Creating and digitizing metadata[edit]

Participant Quote
p1 "The only metadata that existed was small sticker on each item, like “Ostrich skeleton”. We don’t know when the object came, who donated it. We can’t generate that. We’ve been focusing a lot on the techniques of bone maceration to be more specific about this kind of information: what was the technique that was used to create the exhibit, info about the subject animal. They aren’t even sure what animals they have skeletons of sometimes. We work with professors to classify this information."
p8 "The pictures were numbered, and I got a word document for each numbered picture with a description. I supplemented those descriptions, and also changed the filename to a descriptive one. Other images I had to identify myself (they weren’t listed in the document). Data was messy: image list was in one document, descriptions were in another document. Preparation was very manual, required original research. For example, [microscope] power information. Sometimes this was listed in the description, but had to estimate this myself for many [pathology slides]."
p10 "Some of the [historical documents] were of a paper format that scanners could not read. In older days, content was on paper that cannot be scanned easily. Without metadata uploads are useless, but sometimes [the GLAM institution] do not even know what is the metadata for an item!"
p7 "My work was mostly in metadata preparation, [figuring out] how we can get/define metadata that wasn’t structured in the original metadata file. Wanted content that represented European sound creation. 1 million audio files accompanied by metadata. Need to create a selection that would represent content created in Europe. One problem that I needed to get a solution for was how to identify content from Europe when the metadata was unstructured? Could be that the location field would be a place in London, but it would be non-standardized, non-normalized. We used a service to get a lot of metadata about the sounds in the recording."
  • Generating new metadata. Another challenge that many GLAM organizations face early in the project (before upload) is improving the metadata of their collections so that there is sufficient metadata available about each item that it can be legally uploaded to Commons, and discovered and used once it's there. Since many of these items are historical, cultural, or scientific records and artifacts, subject matter expertise (and sometimes a fair degree of detective work) is necessary to create this metadata. Examples include: the creator or copyright holder of the media items, the preservation or preparation technique used to create the object depicted (p1 above), and the power of the microscope used to create a pathology slide (p7 above).

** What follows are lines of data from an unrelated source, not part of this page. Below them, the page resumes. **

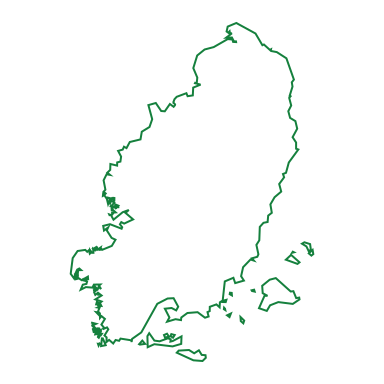 outline of Guimaras, Guimaras, Philippines
{"feature_id": "2640588B8298467794963", "entity_name": "Guimaras", "entity_type": "district", "adm_level": 2, "iso_a3": "PHL", "parent_name": "Philippines", "parent_adm1": "Guimaras", "projection": "albers", "projection_center": [122.576, 10.57], "detail": "fine", "context": "isolated", "style": "outline", "palette": "green", "viewbox_px": 384, "rotation_deg": 0, "n_neighbors": 0, "source": "geoboundaries", "source_scale": "gbopen_adm2", "svg_char_len": 5971}
<svg xmlns="http://www.w3.org/2000/svg" viewBox="0 0 384 384"><path d="M236.3,23.0L227.7,26.6L226.6,31.5L229.0,33.2L229.7,32.8L229.3,31.5L229.6,31.2L229.9,33.0L231.2,33.3L231.3,33.8L226.1,37.7L231.9,37.5L233.9,41.3L236.0,41.4L236.1,42.1L233.1,41.9L232.4,39.5L227.7,39.1L213.7,47.1L204.6,49.5L197.2,55.5L193.3,68.1L197.3,77.6L196.7,83.3L195.2,82.8L195.0,83.2L199.8,84.4L199.9,84.9L193.2,87.6L192.8,95.4L187.6,96.2L186.4,93.2L176.7,96.8L174.5,99.2L173.3,102.3L173.8,101.5L173.4,102.8L174.8,104.0L175.1,104.6L174.9,105.3L173.6,106.8L169.9,104.0L164.8,111.3L161.2,111.0L155.8,103.0L148.4,105.1L152.2,119.2L149.5,127.0L141.8,131.7L140.5,139.4L129.8,142.0L126.5,148.1L124.0,146.7L122.7,149.6L118.1,150.9L121.1,156.6L120.4,161.6L117.2,162.4L117.1,165.6L110.4,164.0L110.2,169.9L107.3,172.7L110.0,174.9L106.6,174.3L103.6,180.3L105.4,189.7L103.6,191.7L105.7,193.5L104.2,195.0L106.5,198.4L107.3,197.5L108.9,197.9L106.9,199.1L108.1,204.1L109.9,199.3L111.7,198.2L111.8,198.6L112.4,198.1L113.8,197.9L114.4,198.0L114.3,201.5L113.0,198.3L110.7,200.2L114.3,202.7L111.1,206.2L115.2,206.5L115.3,204.4L118.2,205.6L116.3,207.0L119.3,207.2L115.8,207.3L116.1,209.0L114.9,207.2L111.6,208.0L111.8,211.2L112.5,209.5L115.7,212.4L111.2,212.9L113.3,213.1L111.3,215.7L113.5,219.7L122.7,212.2L128.8,210.0L125.5,212.9L133.1,219.4L124.1,223.6L121.3,222.1L119.9,224.3L122.2,227.2L121.6,228.7L110.0,224.2L103.2,225.9L104.0,230.5L108.1,227.5L106.8,230.4L111.6,237.9L115.5,239.7L111.8,245.9L102.2,249.8L101.0,248.3L100.6,249.7L99.8,249.8L100.6,247.5L97.5,249.6L96.9,246.5L97.1,248.0L96.3,250.3L96.0,247.2L94.2,248.3L95.8,251.0L92.3,247.9L94.4,251.3L93.2,249.7L93.4,252.8L92.0,252.8L90.2,250.3L90.4,253.1L89.8,253.7L88.9,250.2L87.2,251.8L85.3,249.9L77.6,251.0L72.7,258.1L70.7,273.8L74.1,278.5L75.2,274.0L77.2,269.6L79.3,268.5L81.1,270.1L78.2,270.2L77.8,273.5L75.4,274.4L77.1,276.2L78.0,274.4L77.7,277.6L81.7,280.2L87.9,276.6L88.1,279.2L84.5,279.2L87.1,281.5L86.4,283.9L82.8,284.7L80.7,289.7L85.9,287.1L92.4,287.6L93.9,284.6L100.3,284.5L99.0,285.7L101.1,289.0L98.6,286.9L97.6,289.3L94.5,286.1L93.3,287.8L96.5,289.0L93.1,290.3L96.4,290.2L94.1,292.2L95.3,294.9L97.5,293.1L98.5,295.5L98.6,293.2L101.6,295.5L95.4,299.4L101.6,301.5L99.9,302.9L101.3,305.8L97.6,305.1L99.7,306.6L97.7,307.5L99.5,307.8L98.0,311.5L99.9,313.4L100.0,317.9L101.5,316.1L104.9,318.9L101.4,324.6L104.0,327.6L102.6,329.3L107.0,327.4L108.3,329.3L104.5,335.5L106.6,337.4L106.5,342.0L109.1,339.9L113.2,343.5L115.6,340.0L119.1,340.8L120.5,338.6L131.3,340.3L131.6,342.0L132.1,338.9L141.3,332.4L157.3,303.8L167.6,298.5L173.6,298.2L178.2,306.7L176.2,310.4L171.6,308.0L164.9,308.7L169.4,317.5L167.1,321.7L175.5,319.2L181.0,320.1L181.3,317.5L187.4,313.0L197.6,312.2L205.0,317.7L208.6,316.5L207.5,312.1L209.7,311.1L209.8,306.8L216.4,304.4L219.6,307.3L219.9,302.3L222.7,300.5L224.8,281.4L233.4,277.8L235.2,283.1L243.9,280.6L241.1,276.2L243.1,267.2L250.5,259.5L253.9,260.6L252.0,258.3L257.3,256.8L258.4,254.3L256.4,244.9L259.3,240.3L259.8,226.9L263.5,222.8L267.6,222.0L268.2,215.6L271.8,212.8L270.4,204.4L274.6,197.2L281.2,191.6L279.2,184.0L284.1,177.3L283.0,174.0L286.0,172.8L288.8,162.5L298.3,149.5L296.1,148.7L296.1,142.5L292.6,137.2L297.2,128.7L295.4,121.1L290.1,117.9L288.3,111.2L291.2,105.5L289.2,97.9L291.2,95.5L290.1,96.3L289.6,96.0L292.5,86.6L291.8,82.3L293.9,79.6L286.4,58.3L276.8,52.1L271.1,51.0L263.9,44.5L262.4,45.2L255.5,33.5L236.3,23.0ZM290.7,291.5L275.8,278.1L269.7,279.7L262.2,285.8L262.7,293.2L267.5,295.8L264.5,295.8L259.0,308.2L266.8,310.9L270.1,305.3L278.3,302.1L292.8,303.9L299.5,299.4L299.2,297.6L296.2,298.1L293.4,291.2L290.7,291.5ZM154.4,340.6L149.2,333.2L147.4,336.2L147.7,347.2L154.3,344.2L172.6,346.4L181.2,343.9L181.5,336.4L172.8,341.0L170.4,341.6L170.7,339.3L167.9,338.3L159.6,341.3L154.4,340.6ZM189.0,350.0L178.7,350.6L176.8,352.7L193.4,360.3L202.5,361.0L205.8,357.8L205.5,355.2L201.7,354.9L198.9,350.3L194.2,353.3L189.0,350.0ZM299.5,262.3L291.1,254.9L285.9,259.7L297.5,263.9L299.5,262.3ZM304.4,242.3L302.0,243.7L306.4,246.4L308.9,251.6L310.8,249.3L310.1,244.1L304.4,242.3ZM105.7,345.2L102.8,338.4L101.9,338.4L101.1,346.1L105.7,345.2ZM311.4,255.6L313.3,254.1L312.6,249.9L308.8,253.4L311.4,255.6ZM145.1,343.9L142.3,340.6L139.1,344.2L139.9,344.6L145.1,343.9ZM167.0,333.7L164.0,335.0L165.0,337.5L169.0,336.7L167.0,333.7ZM96.1,323.8L91.1,322.5L93.0,323.1L92.2,325.7L94.4,327.9L92.9,329.0L93.9,332.9L93.8,329.1L95.2,327.9L92.9,325.3L96.1,323.8ZM243.3,323.3L244.2,320.6L240.5,317.0L240.8,321.1L243.3,323.3ZM173.0,337.7L174.7,335.0L171.3,334.1L170.5,336.1L173.0,337.7ZM229.5,317.1L230.9,313.5L227.1,315.3L229.5,317.1ZM97.3,331.4L97.3,329.9L96.1,330.5L95.2,334.4L98.5,333.8L96.2,333.8L96.0,333.0L98.4,332.9L97.3,331.4ZM231.9,295.4L231.7,292.9L230.0,292.7L229.7,294.2L231.9,295.4ZM254.7,291.6L254.1,289.7L251.6,290.3L252.0,291.0L254.7,291.6ZM100.1,331.6L98.6,334.2L100.9,335.2L101.8,333.9L99.9,333.9L100.1,331.6ZM100.0,329.1L97.3,328.1L98.1,329.0L96.4,329.2L95.6,330.2L96.2,329.6L100.0,329.1ZM96.9,301.9L96.2,304.4L98.6,304.6L98.9,303.0L96.9,301.9ZM226.4,299.8L222.3,300.9L222.3,302.0L225.7,302.1L226.4,299.8ZM100.9,329.8L98.3,330.7L100.9,331.4L100.9,329.8ZM98.7,312.5L96.1,312.1L98.3,314.4L98.7,312.5ZM103.5,195.6L103.3,192.3L102.9,195.9L103.5,195.6ZM77.8,278.7L76.2,277.2L75.6,277.4L75.9,279.2L77.8,278.7ZM98.6,334.5L97.9,337.0L98.8,337.8L99.9,335.9L98.6,334.5ZM110.9,201.4L109.2,201.4L110.1,203.5L110.9,201.4ZM292.1,252.8L294.0,252.3L292.8,251.7L292.1,252.8ZM225.3,310.1L225.0,308.7L224.1,307.7L223.9,309.2L225.3,310.1ZM100.3,344.4L98.9,342.7L99.3,344.0L100.3,344.4ZM84.2,280.6L83.5,279.3L82.7,280.2L84.2,280.6ZM97.1,328.5L95.2,328.6L95.8,329.5L97.1,328.5ZM99.3,344.2L98.0,343.9L98.6,345.6L99.3,344.2ZM98.9,331.8L97.5,331.6L98.5,332.2L98.9,331.8ZM110.4,214.8L109.2,214.4L109.5,215.1L110.4,214.8ZM76.0,276.0L75.2,275.4L75.4,276.9L76.0,276.0ZM271.0,49.3L270.1,49.8L270.8,50.3L271.0,49.3ZM233.9,41.4L233.0,41.3L233.6,41.7L233.9,41.4ZM95.5,330.4L94.7,330.4L95.4,330.9L95.5,330.4Z" fill="none" stroke="#15803d" stroke-width="2"/></svg>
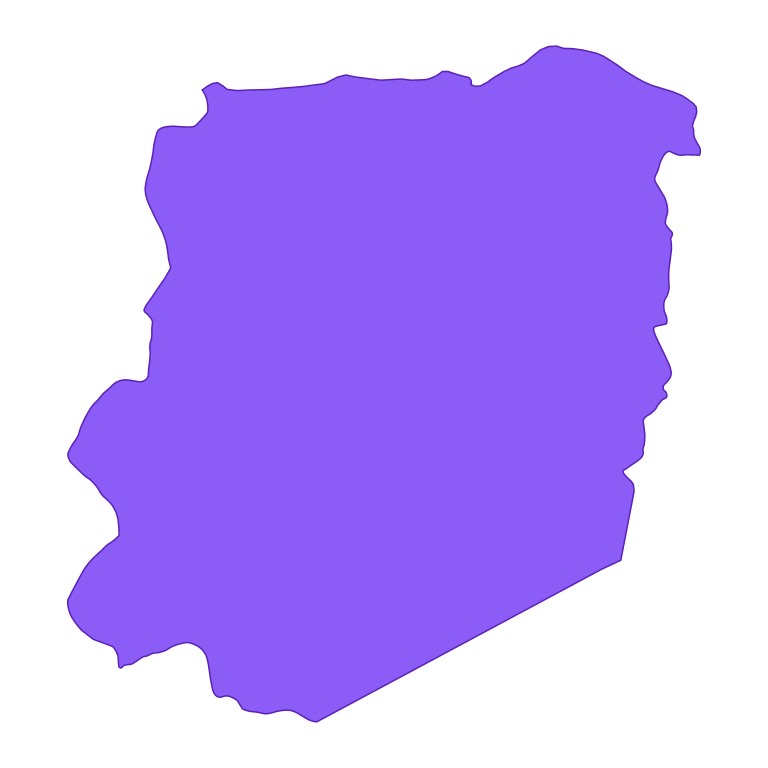 San Antonio de Flores, Choluteca, Honduras (Albers equal-area conic projection)
{"feature_id": "27666195B54922271453671", "entity_name": "San Antonio de Flores", "entity_type": "district", "adm_level": 2, "iso_a3": "HND", "parent_name": "Honduras", "parent_adm1": "Choluteca", "projection": "albers", "projection_center": [-87.34, 13.649], "detail": "fine", "context": "isolated", "style": "filled", "palette": "violet", "viewbox_px": 768, "rotation_deg": 0, "n_neighbors": 0, "source": "geoboundaries", "source_scale": "gbopen_adm2", "svg_char_len": 6020}
<svg xmlns="http://www.w3.org/2000/svg" viewBox="0 0 768 768"><path d="M601.1,569.5L620.8,560.2L633.9,492.3L634.0,490.8L633.9,488.8L633.5,485.6L633.2,484.5L632.7,483.3L630.9,481.0L627.3,477.6L624.4,474.4L623.7,473.5L623.3,472.4L623.0,471.6L623.0,470.9L623.7,470.2L625.9,468.9L631.7,464.8L637.1,461.2L640.5,458.4L641.5,457.4L642.2,456.3L642.9,454.8L643.3,453.4L643.3,452.4L643.0,450.4L643.0,448.9L643.2,447.9L644.0,445.4L644.3,443.8L644.6,441.3L644.8,437.6L644.8,433.5L643.4,422.7L643.3,420.7L643.6,419.5L644.3,418.2L645.6,416.9L646.9,415.9L650.3,413.9L654.4,410.3L656.0,408.4L657.5,405.6L658.4,404.4L660.8,401.5L662.0,400.2L662.8,399.5L663.8,399.0L665.2,398.3L665.9,397.9L666.6,397.0L666.9,396.3L666.8,394.5L666.1,392.5L665.4,391.5L663.9,390.3L663.5,389.6L663.2,388.3L663.2,386.9L663.5,385.8L664.1,384.8L665.0,383.8L666.5,382.5L667.7,381.1L669.5,378.6L670.4,377.0L670.9,375.5L671.2,373.8L671.1,372.0L670.8,370.0L670.0,367.0L668.9,364.1L663.0,351.4L657.5,340.2L655.5,335.7L654.1,332.0L653.7,330.3L653.6,329.2L653.7,328.4L654.2,327.5L654.9,326.8L655.5,326.4L656.5,326.1L665.6,324.1L666.4,323.6L666.7,322.8L666.9,320.5L666.7,317.9L666.0,315.4L664.8,312.7L664.2,311.0L663.8,307.4L663.8,304.2L664.0,302.3L664.5,300.5L665.2,299.0L666.7,296.4L667.4,295.0L668.3,292.1L669.0,289.2L669.1,286.5L668.7,279.3L668.7,272.5L669.1,267.9L671.3,251.0L671.5,248.4L671.3,243.5L670.6,238.2L671.3,237.3L671.9,236.1L672.3,234.8L672.4,233.7L672.2,232.8L671.8,232.0L668.8,228.8L667.0,226.5L665.9,224.8L665.4,223.4L665.3,222.2L665.5,220.5L666.2,217.2L667.3,214.0L667.5,212.6L667.6,211.2L667.5,209.2L667.3,206.9L666.8,204.1L665.8,200.7L665.0,198.4L664.2,196.6L655.5,182.2L654.9,180.5L654.7,179.3L654.8,178.2L655.0,177.0L655.5,175.6L657.1,172.3L658.0,170.2L660.0,163.1L661.5,159.5L663.1,156.4L664.0,155.1L665.9,153.0L667.3,151.9L668.6,151.4L669.6,151.4L671.0,151.9L674.0,153.4L677.9,154.9L678.9,155.1L681.8,155.2L688.0,154.7L691.3,155.0L695.4,154.9L698.3,155.3L699.2,155.2L699.7,154.7L700.1,153.4L700.3,151.9L700.2,150.1L700.0,148.2L699.5,147.1L697.0,142.8L695.2,139.4L694.4,137.5L694.0,136.1L693.7,134.0L693.6,131.9L693.7,130.1L692.4,125.8L694.1,120.1L695.5,116.9L696.7,112.2L696.2,107.1L693.5,103.7L688.1,99.6L682.2,95.7L673.1,91.9L651.5,85.3L643.6,81.8L634.9,76.9L625.7,71.3L617.6,65.2L603.6,56.3L596.9,53.4L582.6,50.0L572.3,48.6L563.7,48.4L556.5,46.1L548.3,46.6L540.3,50.0L533.5,55.5L524.4,63.3L518.3,66.0L511.4,68.0L504.3,71.4L493.3,77.9L487.4,82.2L480.4,86.0L474.6,86.2L470.8,84.5L471.4,83.2L471.1,80.2L469.0,77.6L464.7,76.6L456.5,74.3L448.0,71.5L442.4,71.5L439.7,73.5L436.3,75.8L431.7,77.9L426.5,79.5L420.3,79.9L411.2,80.2L401.3,79.0L380.7,80.2L355.4,77.0L346.0,75.0L337.7,77.0L324.7,83.6L302.9,86.5L293.0,87.4L281.0,88.3L271.7,89.4L259.3,89.8L249.2,90.0L237.0,90.6L227.2,89.4L222.6,85.7L217.5,82.7L212.4,83.5L207.5,86.2L202.2,89.9L203.5,92.0L204.7,94.0L206.2,97.6L206.8,99.4L207.4,102.3L207.8,106.0L207.9,108.9L207.8,111.4L207.5,112.3L206.8,113.4L203.9,116.9L198.7,122.5L195.7,125.4L194.7,126.1L193.5,126.7L190.5,127.0L184.7,127.0L174.7,126.3L171.2,126.3L167.3,126.6L164.6,127.1L162.1,127.8L160.2,128.7L158.6,130.0L157.5,131.4L156.9,132.8L155.7,137.0L154.3,143.1L153.7,146.3L153.0,152.7L151.2,162.4L149.5,169.6L147.2,177.2L146.2,181.2L145.3,187.1L145.2,189.2L145.3,191.5L145.7,194.4L146.5,197.6L147.5,200.7L148.6,203.6L153.7,214.7L161.9,230.8L162.7,232.6L164.7,238.1L165.8,241.7L166.7,245.4L167.7,251.6L168.6,259.0L169.4,262.7L170.4,266.0L170.5,267.2L170.4,268.3L170.0,269.3L164.8,278.4L160.1,285.0L152.4,296.6L146.6,304.6L145.2,307.1L144.1,309.8L144.1,310.4L144.2,311.0L144.8,311.9L147.5,314.3L151.3,318.8L152.1,320.5L152.5,322.1L152.4,323.6L151.9,327.5L151.8,329.8L151.9,334.7L151.7,337.1L151.3,339.4L150.2,342.9L149.9,345.1L149.8,347.9L150.2,352.9L150.1,355.9L149.5,362.8L148.6,369.1L148.4,373.7L148.0,376.4L147.6,377.4L147.0,378.4L146.3,379.2L145.3,380.0L144.3,380.6L143.1,381.2L140.7,381.9L139.5,381.9L129.7,380.2L126.9,379.9L124.3,379.9L122.4,380.1L120.7,380.5L118.9,381.1L116.3,382.2L114.1,383.7L113.1,384.6L110.2,387.5L104.2,392.7L102.6,394.3L97.7,400.2L94.1,403.8L92.6,405.5L91.2,407.4L88.7,411.3L86.4,415.4L84.7,418.6L81.3,426.1L80.1,429.3L78.8,433.8L77.7,436.5L76.4,438.7L73.6,442.7L70.9,447.1L68.4,452.2L67.9,453.7L67.9,455.5L68.5,457.9L69.9,460.9L71.1,462.6L75.1,466.6L83.3,474.5L85.7,476.6L90.1,479.6L92.7,482.0L95.1,484.7L96.9,486.9L97.8,488.3L100.2,492.3L102.1,495.1L103.6,496.6L107.5,500.1L109.7,502.3L111.2,504.0L112.3,505.4L113.8,507.9L115.6,511.4L116.1,512.3L117.0,515.5L117.8,518.4L118.1,520.0L118.9,528.2L119.1,534.2L119.0,535.2L118.7,535.9L116.0,538.5L114.1,540.1L111.2,542.3L107.9,544.4L105.9,546.0L102.1,549.9L94.6,556.8L91.8,559.6L88.5,563.3L85.6,567.1L83.7,570.0L79.7,577.3L71.5,592.6L68.2,599.2L67.9,600.2L67.7,601.5L67.8,603.9L67.9,605.7L68.8,609.8L70.2,614.0L70.9,615.6L72.3,618.1L74.8,621.9L78.0,626.1L81.1,629.8L84.2,632.3L93.3,639.3L96.9,640.7L109.1,645.1L112.4,646.5L113.4,647.3L114.5,648.7L115.8,650.8L116.8,652.9L117.8,655.3L118.1,656.8L118.4,662.6L118.8,666.2L119.1,666.9L119.5,667.5L120.2,667.9L120.6,667.9L121.2,667.9L121.8,667.6L123.0,666.1L123.8,665.5L124.5,665.2L127.4,664.7L130.8,664.3L131.5,664.1L132.6,663.6L135.0,662.2L140.7,658.2L143.4,656.7L146.0,656.2L147.7,655.7L149.2,655.0L151.2,653.9L152.8,653.3L154.5,653.0L156.8,652.8L158.6,652.6L161.6,651.8L163.9,651.1L167.0,649.7L170.0,647.7L171.6,646.8L176.1,645.0L178.4,644.2L183.3,643.0L187.0,642.5L188.2,642.6L189.6,642.8L193.6,644.1L197.3,645.9L199.4,647.3L200.9,648.5L202.3,649.9L203.9,651.9L205.2,653.9L206.1,655.5L207.2,658.9L208.3,663.8L210.6,679.4L212.5,689.2L213.4,691.8L214.4,693.8L215.5,695.2L216.8,696.3L218.2,696.9L219.3,697.1L220.3,697.2L222.1,696.9L224.7,696.0L227.4,696.0L229.1,696.2L231.7,697.2L234.9,698.9L237.2,700.4L242.5,708.9L245.0,710.0L248.3,711.0L250.2,711.4L257.4,712.2L263.8,713.6L265.9,713.8L268.6,713.5L271.4,712.9L277.7,711.2L281.9,710.5L286.3,710.1L290.2,710.4L292.7,711.0L296.3,712.5L307.8,719.3L309.0,719.9L310.6,720.5L312.8,721.2L316.7,721.9L601.1,569.5Z" fill="#8b5cf6" stroke="#5b21b6" stroke-width="1.5"/></svg>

  • Digitizing analog metadata. Metadata about the items depicted in digital media is often not recorded digitally, as in the case of the skeleton labels described by p1 above. In other cases, print media must be scanned and converted to digital document format for upload. Metadata about these documents is often embedded in the text itself: OCR technology can sometimes help with extracting this metadata (for example, title and author), but in many cases the condition of the printed artifact, the language of the artifact, or the quality of the scanned image thwart automated OCR and automated metadata extraction. In these cases, item or collection-level metadata must be transcribed by hand (or at best, copy/pasted in plaintext), which is a time-consuming and error prone process. Several GLAMs reported leaving valuable metadata out of the upload because the cost of extracting it from the source was too high.